What is surfactant and what is it’s relationship to RDS?

When you take a breath (all of us including you reading this) oxygen travels down your windpipe (trachea) down into your lung and goes left and right down what are called your mainstem bronchi and then travels to the deep parts of the lung eventually finding its way to your tiny air sacs called alveoli (there are millions of them). Each alveolus has a substance in it called surfactant which helps to reduce the surface tension in the sac allowing it to open to receive oxygen and then shrink to get rid of carbon dioxide that the blood stream brings to these sacs to eliminate. Preterm infants don’t have enough surfactant and therefore the tension is high and the sacs are hard to open and easily collapse. Think of surface tension like blowing up those latex balloons as a child. Very hard to get them started but once those little balloons open a little it is much easier! The x-ray above shows you what the lungs of a newborn with RDS look like. They are described as having a “ground glass” appearance which if you recall is the white glass that you write on using a grease pencil when you are using a microscope slide. Remember that?

Before your infant was born you may have received two needles in your buttocks. These needles contain steroid that helps your unborn baby make surfactant so that when they are born they have a better chance of breathing on their own.

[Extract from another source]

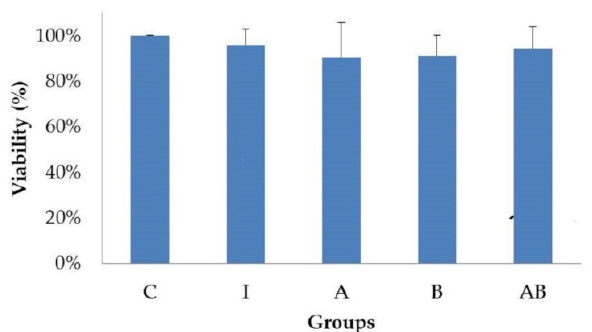
Figure 2. Effects of pro-inflammatory factors and probiotics on viability of HT-29 cells. All values except for control are mean ± SD (n = 3). There is no significant difference among groups determined by Duncan’s multiple range test, p < 0.05. C, control; I, TNF- α (20 ng/mL) with LPS (1 μ g/mL); A, L. acidophilus at MOI of 1 with TNF- α (20 ng/mL) and LPS (1 μ g/mL); B, B. animalis subsp. lactis at MOI of 10 with TNF- α (20 ng/mL) and LPS (1 μ g/mL); AB, L. acidophilus at MOI of 1 and B. animalis subsp. lactis at MOI of 10 with TNF- α (20 ng/mL) and LPS (1 μ g/mL). Control group is used as the reference.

Things we can do after birth

Even with steroids the lungs may be “sticky” after birth and difficult to open. The way this will look to you is that when your baby takes a breath since it is so difficult the skin in between the ribs may seem to suck in. That is because the lungs are working so hard to take breath in that the negative pressure is seen on the chest. If your baby is doing that we can start them on something called CPAP which is a machine that uses a mask covering the nose and blows air into the chest. This air is under pressure and helps get oxygen into the lungs and gives them the assist they need to overcome the resistance to opening.

Some babies need more than this though and will need surfactant put into the lungs. The way this is done is typically by one of two ways. One option is to put a plastic tube in between the vocal cords and then squirt in surfactant (we get it from cow’s or pigs) and then typically the tube is withdrawn (you may hear people call it the INSURE technique – INtubate, SURfactant, Extubate). For some babies who still need oxygen after the tube is put in they may need to remain on the ventilator to help them breathe for awhile. The other technique is the LISA (Less Invasive Surfactant Administration). This is a newer way of giving surfactant and typically involves putting a baby on CPAP and then looking at the vocal cords and putting a thin catheter in between them. Surfactant is then squirted into the trachea and the catheter taken out. The difference between the two methods is that in the LISA method your baby is breathing on their own throughout the procedure while receiving CPAP.

Even if no surfactant is given the good news is that while RDS typically worsens over the first 2-3 days, by day 3-4 your baby will start to make their own surfactant. When that happens they will start to feel better and breathe easier. Come to think of it you will too.